--- Tekstfragment ---

3 maanden later kwamen we op een punt dat we allebei zeiden dat op z'n minst een verantwoordelijke van haar familie het moest weten.. we vonden allebei dat die tijd was gekomen. We begonnen met haar zus.. die het totaal niet had verwacht maar wel accepteerde. Ze vertelde wel dat hun ouders deze moslim/hindoe kwestie niet zouden accepteren. 

paar weken later liepen we in het winkelcentrum. Betrapt door d'r moeder.. ze stonden ong. 10 min. te praten en ze zei ik moet naar huis ik bel je later...alleen ze belde niet. Ik belde haar, d'r telefoon stond uit. Ik had de volgende dag gespijbeld om d'r op school op te wachten.. maar ze kwam niet. Ik wachtte tijdens pauzes, na schooltijd en d'r vriendinnen wisten ook niks. Die avond belt een jongen mij, haar neef. Hij wilde met mij "praten". We spraken af, ik kwam alleen.. hij stond daar met een groep. Hij dreigde me, vertelde dat ik nooit meer bij haar in de buurt mocht komen, en als dat wel gebeurde dat het heel slecht met mij zou aflopen. Ik schoof die dreigement opzij en stond die hele week nog elke dag na schooltijd voor d'r school te wachten, maar de rest van de week was ze "ziek" en telefoon uit. Ik wist niet meer wat ik moest doen. Ik besloot een dag om via haar zus te communiceren. Ik wachtte d'r 's ochtends op bij de bushalte, ik had een brief geschreven en vroeg of ze die aan haar wilde geven. Ik stelde veel vragen in die brief en ook de vraag of ze me een brief terug wilde schrijven. D'r zus belde mij die avond en zei "check je e-mail". Ze schreef me.. ze vertelde wat er allemaal was gebeurd. Ze was mishandeld door d'r vader, uitgemaakt voor hoer. Was die week opgesloten in d'r kamer en heeft elke dag gehuild. Ze zou vanaf de week daarop weer naar school gaan, maar d'r vader had d'r gedreigd dat als ze nog 1 x met mij betrapt zou worden, dat het haar dood zou worden. Sindsdien werd ik ook vaker telefonisch gewaarschuwd door een anoniem persoon. D'r zus moest d'r sindsdien elke dag van school halen. Maar van haar mocht het gelukkig nog wel, af en toe gingen we met z'n 3en wat doen. Naar de bios ofso. D'r zus moest er altijd bij zijn voor et geval dat ze telefonisch gecontroleerd worden door hun ouders. We vonden het erg maar het kon niet anders.. we zagen elkaar gemiddeld 1 dagje per week een paar uurtjes lang.

--- Gegevens ---

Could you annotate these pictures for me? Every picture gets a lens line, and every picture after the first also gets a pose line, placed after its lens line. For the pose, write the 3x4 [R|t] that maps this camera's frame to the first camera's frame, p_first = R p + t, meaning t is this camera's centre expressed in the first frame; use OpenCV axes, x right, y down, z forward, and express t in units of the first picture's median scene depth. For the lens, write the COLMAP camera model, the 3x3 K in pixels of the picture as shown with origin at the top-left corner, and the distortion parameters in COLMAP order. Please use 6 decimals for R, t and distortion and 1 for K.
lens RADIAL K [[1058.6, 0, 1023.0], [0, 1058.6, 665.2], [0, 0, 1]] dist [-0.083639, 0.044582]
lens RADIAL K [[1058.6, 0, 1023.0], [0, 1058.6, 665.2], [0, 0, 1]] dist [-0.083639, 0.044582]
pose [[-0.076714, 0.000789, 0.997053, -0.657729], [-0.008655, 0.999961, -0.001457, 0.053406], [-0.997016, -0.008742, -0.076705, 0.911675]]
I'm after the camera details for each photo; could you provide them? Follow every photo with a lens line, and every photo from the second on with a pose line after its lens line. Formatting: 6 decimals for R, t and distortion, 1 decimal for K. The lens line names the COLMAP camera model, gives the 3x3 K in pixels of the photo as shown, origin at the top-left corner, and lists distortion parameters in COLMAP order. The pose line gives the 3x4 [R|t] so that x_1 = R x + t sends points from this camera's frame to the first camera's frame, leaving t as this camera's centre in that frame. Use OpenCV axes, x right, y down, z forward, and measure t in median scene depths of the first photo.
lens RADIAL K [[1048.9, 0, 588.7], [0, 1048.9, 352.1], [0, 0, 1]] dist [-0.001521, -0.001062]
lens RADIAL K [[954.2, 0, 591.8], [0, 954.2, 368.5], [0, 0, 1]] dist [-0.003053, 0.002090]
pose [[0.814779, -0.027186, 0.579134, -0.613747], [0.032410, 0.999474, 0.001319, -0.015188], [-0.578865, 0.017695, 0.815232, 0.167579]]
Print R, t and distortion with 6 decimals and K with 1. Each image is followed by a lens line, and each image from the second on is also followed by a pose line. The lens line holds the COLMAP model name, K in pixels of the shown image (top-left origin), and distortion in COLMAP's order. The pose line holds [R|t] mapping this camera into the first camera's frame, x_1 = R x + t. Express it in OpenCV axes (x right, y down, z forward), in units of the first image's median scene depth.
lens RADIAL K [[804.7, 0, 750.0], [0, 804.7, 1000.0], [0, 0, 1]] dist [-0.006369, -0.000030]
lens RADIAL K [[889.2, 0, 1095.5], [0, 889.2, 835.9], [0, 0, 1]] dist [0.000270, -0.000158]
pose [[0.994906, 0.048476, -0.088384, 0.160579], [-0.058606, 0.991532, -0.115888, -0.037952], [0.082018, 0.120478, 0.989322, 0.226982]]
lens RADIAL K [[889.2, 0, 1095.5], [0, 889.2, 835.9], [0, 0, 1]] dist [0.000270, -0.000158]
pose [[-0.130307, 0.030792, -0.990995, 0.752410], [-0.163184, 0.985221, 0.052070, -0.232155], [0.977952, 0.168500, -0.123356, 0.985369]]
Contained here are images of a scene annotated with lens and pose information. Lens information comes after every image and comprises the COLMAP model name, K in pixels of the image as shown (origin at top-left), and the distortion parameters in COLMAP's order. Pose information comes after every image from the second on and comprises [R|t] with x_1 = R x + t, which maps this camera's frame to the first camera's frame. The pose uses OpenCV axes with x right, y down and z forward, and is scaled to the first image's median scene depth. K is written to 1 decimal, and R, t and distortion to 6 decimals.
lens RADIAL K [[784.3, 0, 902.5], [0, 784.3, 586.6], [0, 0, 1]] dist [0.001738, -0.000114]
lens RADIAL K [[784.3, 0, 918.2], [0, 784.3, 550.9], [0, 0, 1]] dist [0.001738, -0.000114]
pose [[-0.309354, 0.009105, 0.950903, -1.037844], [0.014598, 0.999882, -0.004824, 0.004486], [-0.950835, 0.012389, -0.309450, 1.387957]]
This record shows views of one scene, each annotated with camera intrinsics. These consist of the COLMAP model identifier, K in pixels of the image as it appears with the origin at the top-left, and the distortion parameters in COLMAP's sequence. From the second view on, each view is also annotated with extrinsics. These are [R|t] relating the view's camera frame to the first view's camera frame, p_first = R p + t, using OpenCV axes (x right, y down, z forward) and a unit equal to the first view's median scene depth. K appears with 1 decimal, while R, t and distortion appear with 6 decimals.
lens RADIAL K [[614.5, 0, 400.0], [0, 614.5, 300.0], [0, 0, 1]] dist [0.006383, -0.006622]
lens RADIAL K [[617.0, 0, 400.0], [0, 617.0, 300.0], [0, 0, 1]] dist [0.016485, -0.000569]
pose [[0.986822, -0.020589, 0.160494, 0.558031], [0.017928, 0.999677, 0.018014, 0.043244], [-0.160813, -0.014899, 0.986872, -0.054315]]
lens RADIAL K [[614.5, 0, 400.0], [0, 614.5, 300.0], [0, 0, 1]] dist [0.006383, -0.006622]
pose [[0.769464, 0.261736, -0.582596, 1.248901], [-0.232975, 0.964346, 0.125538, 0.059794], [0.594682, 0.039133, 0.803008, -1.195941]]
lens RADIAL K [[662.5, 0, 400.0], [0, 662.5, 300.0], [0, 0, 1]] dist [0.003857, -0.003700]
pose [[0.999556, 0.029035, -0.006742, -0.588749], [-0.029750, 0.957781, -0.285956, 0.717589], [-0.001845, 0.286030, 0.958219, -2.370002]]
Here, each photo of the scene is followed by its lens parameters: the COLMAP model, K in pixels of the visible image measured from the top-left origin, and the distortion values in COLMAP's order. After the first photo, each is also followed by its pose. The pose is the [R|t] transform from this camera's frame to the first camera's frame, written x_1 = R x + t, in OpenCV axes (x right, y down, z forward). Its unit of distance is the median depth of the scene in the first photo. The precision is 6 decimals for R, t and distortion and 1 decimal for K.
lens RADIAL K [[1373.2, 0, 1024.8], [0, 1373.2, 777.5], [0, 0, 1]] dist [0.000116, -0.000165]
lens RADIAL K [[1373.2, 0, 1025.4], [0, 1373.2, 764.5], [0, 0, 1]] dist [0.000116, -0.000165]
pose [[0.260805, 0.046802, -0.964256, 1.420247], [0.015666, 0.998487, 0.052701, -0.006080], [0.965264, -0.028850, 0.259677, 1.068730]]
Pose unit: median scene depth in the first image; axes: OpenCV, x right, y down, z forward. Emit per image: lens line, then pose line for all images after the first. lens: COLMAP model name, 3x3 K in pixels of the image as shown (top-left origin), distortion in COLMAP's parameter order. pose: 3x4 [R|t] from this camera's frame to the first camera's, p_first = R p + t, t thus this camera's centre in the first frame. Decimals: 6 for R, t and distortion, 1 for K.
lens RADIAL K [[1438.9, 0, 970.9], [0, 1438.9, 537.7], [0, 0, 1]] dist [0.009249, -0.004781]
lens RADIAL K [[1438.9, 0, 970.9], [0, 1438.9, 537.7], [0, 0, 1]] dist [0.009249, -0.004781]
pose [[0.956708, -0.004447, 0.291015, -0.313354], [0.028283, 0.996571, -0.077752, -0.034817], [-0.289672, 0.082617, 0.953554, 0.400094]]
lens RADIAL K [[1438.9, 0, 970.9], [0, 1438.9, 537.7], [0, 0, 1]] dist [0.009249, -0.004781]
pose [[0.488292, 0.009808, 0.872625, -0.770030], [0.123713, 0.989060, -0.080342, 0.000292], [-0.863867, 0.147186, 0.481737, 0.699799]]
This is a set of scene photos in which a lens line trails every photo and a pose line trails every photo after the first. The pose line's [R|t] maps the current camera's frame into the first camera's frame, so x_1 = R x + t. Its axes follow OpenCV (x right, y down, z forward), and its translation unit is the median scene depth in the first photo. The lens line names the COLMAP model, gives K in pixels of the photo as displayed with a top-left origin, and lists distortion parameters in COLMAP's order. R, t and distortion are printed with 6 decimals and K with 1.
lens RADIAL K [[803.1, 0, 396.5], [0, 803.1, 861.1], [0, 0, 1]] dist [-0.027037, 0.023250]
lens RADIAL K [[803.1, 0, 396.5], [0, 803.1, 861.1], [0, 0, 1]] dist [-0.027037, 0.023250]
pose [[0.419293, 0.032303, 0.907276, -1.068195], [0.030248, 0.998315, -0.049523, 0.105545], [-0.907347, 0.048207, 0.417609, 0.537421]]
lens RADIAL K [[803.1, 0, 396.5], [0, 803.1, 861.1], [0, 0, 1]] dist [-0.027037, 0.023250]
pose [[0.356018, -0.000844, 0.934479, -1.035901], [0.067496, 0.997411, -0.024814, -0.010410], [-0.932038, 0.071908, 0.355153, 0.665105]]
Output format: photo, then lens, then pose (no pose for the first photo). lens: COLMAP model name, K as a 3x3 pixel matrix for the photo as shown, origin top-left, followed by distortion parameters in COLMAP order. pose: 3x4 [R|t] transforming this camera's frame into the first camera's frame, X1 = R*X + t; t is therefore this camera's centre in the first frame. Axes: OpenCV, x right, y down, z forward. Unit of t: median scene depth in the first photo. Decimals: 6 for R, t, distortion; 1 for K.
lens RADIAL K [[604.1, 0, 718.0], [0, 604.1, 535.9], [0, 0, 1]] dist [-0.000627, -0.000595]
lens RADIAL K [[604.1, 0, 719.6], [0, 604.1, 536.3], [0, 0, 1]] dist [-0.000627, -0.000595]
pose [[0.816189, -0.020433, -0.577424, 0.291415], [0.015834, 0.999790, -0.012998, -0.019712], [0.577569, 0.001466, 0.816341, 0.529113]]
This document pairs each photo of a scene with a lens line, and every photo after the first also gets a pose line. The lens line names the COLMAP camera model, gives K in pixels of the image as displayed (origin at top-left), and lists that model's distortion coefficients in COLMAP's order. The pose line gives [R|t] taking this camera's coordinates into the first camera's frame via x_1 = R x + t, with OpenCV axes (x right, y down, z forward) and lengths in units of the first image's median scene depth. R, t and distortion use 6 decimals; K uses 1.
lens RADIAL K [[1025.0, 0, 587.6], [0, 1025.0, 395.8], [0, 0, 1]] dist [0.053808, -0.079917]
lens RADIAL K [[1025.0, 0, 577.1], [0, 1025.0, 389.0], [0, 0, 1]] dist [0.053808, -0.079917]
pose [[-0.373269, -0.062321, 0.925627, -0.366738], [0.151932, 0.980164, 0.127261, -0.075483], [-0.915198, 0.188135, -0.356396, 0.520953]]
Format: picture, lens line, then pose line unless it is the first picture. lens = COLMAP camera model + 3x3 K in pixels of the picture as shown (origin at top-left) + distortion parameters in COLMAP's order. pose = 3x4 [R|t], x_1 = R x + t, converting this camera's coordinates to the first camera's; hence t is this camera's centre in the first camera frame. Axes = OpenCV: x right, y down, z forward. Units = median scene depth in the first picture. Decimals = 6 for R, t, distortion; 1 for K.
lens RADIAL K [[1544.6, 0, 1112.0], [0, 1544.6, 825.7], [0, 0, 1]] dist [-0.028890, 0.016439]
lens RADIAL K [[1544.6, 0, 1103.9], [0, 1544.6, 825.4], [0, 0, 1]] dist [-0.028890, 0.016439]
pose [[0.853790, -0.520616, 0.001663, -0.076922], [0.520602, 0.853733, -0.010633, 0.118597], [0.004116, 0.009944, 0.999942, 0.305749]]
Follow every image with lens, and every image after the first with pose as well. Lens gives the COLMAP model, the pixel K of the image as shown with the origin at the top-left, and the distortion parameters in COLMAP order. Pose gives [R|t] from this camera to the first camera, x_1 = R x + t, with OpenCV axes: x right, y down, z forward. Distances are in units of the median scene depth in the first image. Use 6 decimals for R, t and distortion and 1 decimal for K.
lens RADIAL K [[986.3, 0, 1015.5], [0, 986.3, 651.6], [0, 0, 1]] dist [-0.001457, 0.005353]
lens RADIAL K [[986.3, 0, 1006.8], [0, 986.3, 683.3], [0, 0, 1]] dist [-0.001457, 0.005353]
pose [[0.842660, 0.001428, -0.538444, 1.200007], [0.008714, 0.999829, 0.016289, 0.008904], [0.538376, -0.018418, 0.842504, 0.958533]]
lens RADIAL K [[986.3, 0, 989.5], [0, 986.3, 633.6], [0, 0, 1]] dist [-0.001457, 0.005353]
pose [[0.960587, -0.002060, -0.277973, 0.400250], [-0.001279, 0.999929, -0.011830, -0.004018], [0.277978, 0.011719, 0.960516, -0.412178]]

---

Herhaal woord voor woord het stuk uit het tekstfragment dat begint bij "3 maanden later" en doorloopt tot en met "niet zouden accepteren.".

▸ Resultaat
3 maanden later kwamen we op een punt dat we allebei zeiden dat op z'n minst een verantwoordelijke van haar familie het moest weten.. we vonden allebei dat die tijd was gekomen. We begonnen met haar zus.. die het totaal niet had verwacht maar wel accepteerde. Ze vertelde wel dat hun ouders deze moslim/hindoe kwestie niet zouden accepteren.